Last week, we took in the horrific glory of Half-Life 2: Episode One. Now it’s the turn of what stands as the final installment of this legendary series. Valve let Episode Two loose in 2007 to yet more critical acclaim – it’s astonishingly good. As a first-person shooter (FPS) experience it’s, once again, an unmatchable experience.
Half-Life 2: Episode Two
Following on immediately after Episode Two, things get mental from the start. Having made it through a spectacular train crash, physicist Gordon Freeman and Alyx Vance must now voyage further on to challenge the might of the dystopian Combine state.
First off, the game being from 2007, it’s graphically the most impressive title. And whilst Episode One is a surprisingly short mini-sequel, Episode Two is much longer and features some impressive concepts and set-pieces. It’s also as insane as ever – your heart will be in your mouth for most of the adventure (not literally, fool).
Half-Life 2’s formula is to ramp up the intensity, building to an almighty conclusion. And Episode Two offers the most spectacular realisation of that approach yet. First off (spoiler alert), you have an eerie trudge through an ant lion hive.
This involves a tense battle with a horde of the ant lion buggers (above) in a scene reminiscent of the heroic efforts of the marines in Aliens as they do battle with the xenomorphs. All rather intense, but it doesn’t let up for a moment from there.
At the conclusion of the exeperience, there’s an almighty free-for all in a giant facility. This is immediately followed by the need to battle of a horde of stalkers using bombs, grit, determination, and nerves of steel. It’s riveting stuff – exactly why the Half-Life 2 have this recognition of the best FPS series in history.
And that’s all just a brief summary of the madness you will enjoy. Episode Two is brilliant. But it’s also a peculiar coda in the game’s history. Why? It’s the last bloody one.
The expectation after Episode Two was for a third installment shortly afterwards… but the game has gone AWOL. Despite efforts by Valve’s dev team to create something, all projects eventually fell by the wayside.
Thusly, we seemingly have the conclusion to the series with the 2007 release. But fans, and the media, certainly haven’t stopped plaguing Valve with questions about the possibility.
Valve, however, seems too busy with its other projects. This includes managing its biggest hit – Steam. On that platform, it encourages big (and indie) devs to create new and exciting games. The indie scene is particularly vibrant right now and Valve has a big part in ensuring much radical creativity is taking place.

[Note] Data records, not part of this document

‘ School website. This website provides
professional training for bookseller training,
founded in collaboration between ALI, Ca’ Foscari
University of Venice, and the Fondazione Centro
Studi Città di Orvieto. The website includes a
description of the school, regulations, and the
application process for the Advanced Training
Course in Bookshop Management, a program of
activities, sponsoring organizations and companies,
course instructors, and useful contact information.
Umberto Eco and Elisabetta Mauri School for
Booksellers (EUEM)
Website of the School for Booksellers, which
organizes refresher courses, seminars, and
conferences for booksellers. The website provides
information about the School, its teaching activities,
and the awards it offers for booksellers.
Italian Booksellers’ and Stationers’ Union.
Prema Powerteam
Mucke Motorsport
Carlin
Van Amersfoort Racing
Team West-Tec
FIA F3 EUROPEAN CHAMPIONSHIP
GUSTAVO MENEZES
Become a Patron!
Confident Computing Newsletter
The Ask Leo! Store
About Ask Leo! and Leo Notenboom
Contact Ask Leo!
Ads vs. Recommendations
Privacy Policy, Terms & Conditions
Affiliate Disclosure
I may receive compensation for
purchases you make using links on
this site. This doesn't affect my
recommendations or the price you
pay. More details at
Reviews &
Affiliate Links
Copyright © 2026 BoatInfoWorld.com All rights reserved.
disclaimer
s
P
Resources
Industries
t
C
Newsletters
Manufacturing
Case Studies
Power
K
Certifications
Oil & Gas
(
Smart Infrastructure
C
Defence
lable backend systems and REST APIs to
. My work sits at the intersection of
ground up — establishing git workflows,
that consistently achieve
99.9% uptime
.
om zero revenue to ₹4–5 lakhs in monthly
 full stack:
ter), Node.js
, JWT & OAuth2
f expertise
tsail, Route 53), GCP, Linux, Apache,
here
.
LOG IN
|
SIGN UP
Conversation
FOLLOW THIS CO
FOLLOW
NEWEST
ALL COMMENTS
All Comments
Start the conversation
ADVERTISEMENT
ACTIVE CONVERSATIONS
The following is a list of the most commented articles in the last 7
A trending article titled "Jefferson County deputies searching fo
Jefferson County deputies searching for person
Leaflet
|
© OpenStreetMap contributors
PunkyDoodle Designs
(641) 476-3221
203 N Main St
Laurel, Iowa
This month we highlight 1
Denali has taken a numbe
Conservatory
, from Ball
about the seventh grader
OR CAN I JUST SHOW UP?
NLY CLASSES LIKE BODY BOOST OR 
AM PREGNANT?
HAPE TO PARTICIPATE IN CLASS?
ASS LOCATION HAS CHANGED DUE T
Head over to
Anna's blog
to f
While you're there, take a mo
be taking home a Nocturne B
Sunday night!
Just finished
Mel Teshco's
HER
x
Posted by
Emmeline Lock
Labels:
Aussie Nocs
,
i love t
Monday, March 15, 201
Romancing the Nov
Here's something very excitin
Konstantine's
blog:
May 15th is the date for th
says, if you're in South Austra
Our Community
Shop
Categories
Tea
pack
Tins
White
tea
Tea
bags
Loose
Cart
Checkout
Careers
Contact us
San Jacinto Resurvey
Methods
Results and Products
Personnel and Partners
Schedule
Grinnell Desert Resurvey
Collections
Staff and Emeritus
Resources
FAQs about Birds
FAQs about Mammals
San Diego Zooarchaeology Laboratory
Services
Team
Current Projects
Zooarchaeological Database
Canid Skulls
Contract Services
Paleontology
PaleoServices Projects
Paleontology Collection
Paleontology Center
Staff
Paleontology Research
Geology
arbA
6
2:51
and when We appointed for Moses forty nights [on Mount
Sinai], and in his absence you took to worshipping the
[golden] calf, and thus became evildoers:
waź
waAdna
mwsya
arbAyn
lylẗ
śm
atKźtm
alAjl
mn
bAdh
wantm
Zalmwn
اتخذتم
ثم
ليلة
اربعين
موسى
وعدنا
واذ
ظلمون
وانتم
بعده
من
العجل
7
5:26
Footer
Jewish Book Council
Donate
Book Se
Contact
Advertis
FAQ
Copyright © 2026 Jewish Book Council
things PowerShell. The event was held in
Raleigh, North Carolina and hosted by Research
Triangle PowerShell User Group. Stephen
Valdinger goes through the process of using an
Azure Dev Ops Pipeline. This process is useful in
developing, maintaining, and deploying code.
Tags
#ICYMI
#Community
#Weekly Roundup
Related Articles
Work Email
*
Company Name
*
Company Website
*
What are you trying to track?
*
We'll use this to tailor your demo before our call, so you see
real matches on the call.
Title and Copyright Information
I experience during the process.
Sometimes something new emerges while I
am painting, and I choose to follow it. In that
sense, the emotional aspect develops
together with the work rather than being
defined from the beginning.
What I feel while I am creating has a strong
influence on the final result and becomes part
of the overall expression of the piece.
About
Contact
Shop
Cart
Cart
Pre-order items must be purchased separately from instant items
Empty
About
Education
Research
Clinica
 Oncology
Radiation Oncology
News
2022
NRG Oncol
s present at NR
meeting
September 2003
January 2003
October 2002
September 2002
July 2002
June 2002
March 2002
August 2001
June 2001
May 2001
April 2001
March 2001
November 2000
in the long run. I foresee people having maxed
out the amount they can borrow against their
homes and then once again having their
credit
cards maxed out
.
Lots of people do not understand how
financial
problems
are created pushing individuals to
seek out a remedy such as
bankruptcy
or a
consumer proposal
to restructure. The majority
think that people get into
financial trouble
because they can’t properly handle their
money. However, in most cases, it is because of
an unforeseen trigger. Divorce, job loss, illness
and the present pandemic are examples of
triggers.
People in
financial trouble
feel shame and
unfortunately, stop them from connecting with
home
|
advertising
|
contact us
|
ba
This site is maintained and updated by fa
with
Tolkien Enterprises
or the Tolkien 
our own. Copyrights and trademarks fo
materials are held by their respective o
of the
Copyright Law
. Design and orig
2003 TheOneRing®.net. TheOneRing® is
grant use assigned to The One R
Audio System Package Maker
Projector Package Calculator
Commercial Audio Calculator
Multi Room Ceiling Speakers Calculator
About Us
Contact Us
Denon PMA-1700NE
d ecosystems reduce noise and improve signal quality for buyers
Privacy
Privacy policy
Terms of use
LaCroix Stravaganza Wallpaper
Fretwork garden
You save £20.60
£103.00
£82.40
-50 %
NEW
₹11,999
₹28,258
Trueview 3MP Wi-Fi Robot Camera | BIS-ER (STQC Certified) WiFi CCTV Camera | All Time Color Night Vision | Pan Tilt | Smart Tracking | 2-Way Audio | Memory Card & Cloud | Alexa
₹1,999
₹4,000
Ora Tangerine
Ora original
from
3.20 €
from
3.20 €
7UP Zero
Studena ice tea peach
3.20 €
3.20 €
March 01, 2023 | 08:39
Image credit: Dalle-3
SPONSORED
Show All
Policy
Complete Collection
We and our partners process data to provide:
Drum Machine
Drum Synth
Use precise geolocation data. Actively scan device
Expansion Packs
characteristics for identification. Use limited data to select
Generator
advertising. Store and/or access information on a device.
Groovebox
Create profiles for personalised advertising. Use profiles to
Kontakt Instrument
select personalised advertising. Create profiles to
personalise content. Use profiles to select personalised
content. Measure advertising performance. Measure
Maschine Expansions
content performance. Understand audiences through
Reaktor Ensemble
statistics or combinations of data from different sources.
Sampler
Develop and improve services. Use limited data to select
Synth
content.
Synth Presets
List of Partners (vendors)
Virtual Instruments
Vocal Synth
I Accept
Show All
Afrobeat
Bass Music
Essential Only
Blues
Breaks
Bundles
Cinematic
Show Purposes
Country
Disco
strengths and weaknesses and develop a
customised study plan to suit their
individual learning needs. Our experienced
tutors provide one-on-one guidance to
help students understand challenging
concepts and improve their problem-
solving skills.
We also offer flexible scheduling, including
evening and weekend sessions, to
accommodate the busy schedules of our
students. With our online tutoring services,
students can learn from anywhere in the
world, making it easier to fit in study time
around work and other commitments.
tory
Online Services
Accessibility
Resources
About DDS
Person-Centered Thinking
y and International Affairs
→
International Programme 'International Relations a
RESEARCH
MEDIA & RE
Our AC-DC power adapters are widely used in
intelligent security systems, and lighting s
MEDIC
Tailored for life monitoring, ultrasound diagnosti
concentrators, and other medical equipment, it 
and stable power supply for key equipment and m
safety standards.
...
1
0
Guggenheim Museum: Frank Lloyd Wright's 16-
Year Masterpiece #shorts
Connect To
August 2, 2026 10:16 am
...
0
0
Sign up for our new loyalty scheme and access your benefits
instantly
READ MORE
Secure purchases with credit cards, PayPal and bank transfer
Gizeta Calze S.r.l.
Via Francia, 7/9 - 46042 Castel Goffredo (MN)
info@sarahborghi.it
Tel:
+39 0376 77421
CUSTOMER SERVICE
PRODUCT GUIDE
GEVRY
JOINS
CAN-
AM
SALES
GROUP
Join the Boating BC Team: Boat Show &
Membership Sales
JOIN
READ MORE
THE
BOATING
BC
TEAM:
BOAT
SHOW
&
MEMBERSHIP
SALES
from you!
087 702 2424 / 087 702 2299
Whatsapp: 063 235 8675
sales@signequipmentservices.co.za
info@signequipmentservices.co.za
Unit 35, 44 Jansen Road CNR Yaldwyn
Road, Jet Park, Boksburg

That’s befitting for a business with games as astonishing as Half-Life 2 and Portal 2. But it’s not what most fans want. 11 years after the last installment, there’s lingering hope Half-Life 3 will one day hit the gaming scene. It would be the biggest news in gaming history!
But Valve sure doesn’t need the money. It also doesn’t need any further critical acclaim – or awards. But there is a metric tonne of pressure to deliver something astonishing – unseen of before in the industry. Perhaps, and this is only conjecture, Valve thinks there’s nothing left to do with the series. Or an impossible task is ahead.
Valve still delivers fun games, but nothing to Half-Life 2 levels. Other developers can, though. Nintendo’s run of genius, and this isn’t intended as a sycophantic fanboy moment, is beyond belief. Nintendo has relentlessly delivered genius over a 30+ year period.
Nintendo’s unrelenting brilliance led to a rare outing in FPS world with the Metroid Prime trilogy (with the help of Retro Studios). But even this isn’t to Half-Life 2’s level. The latter is astonishing, meteroic genius. And Valve’s decision to distance itself from the game that made it is somewhat understandable given its Steam commitments. But also frustrating.
The result is fans are left without a complete story to one of the industry’s most celebrated games. There is no closure. There is no answer. There are no clues. And that’s a very Valve thing to do.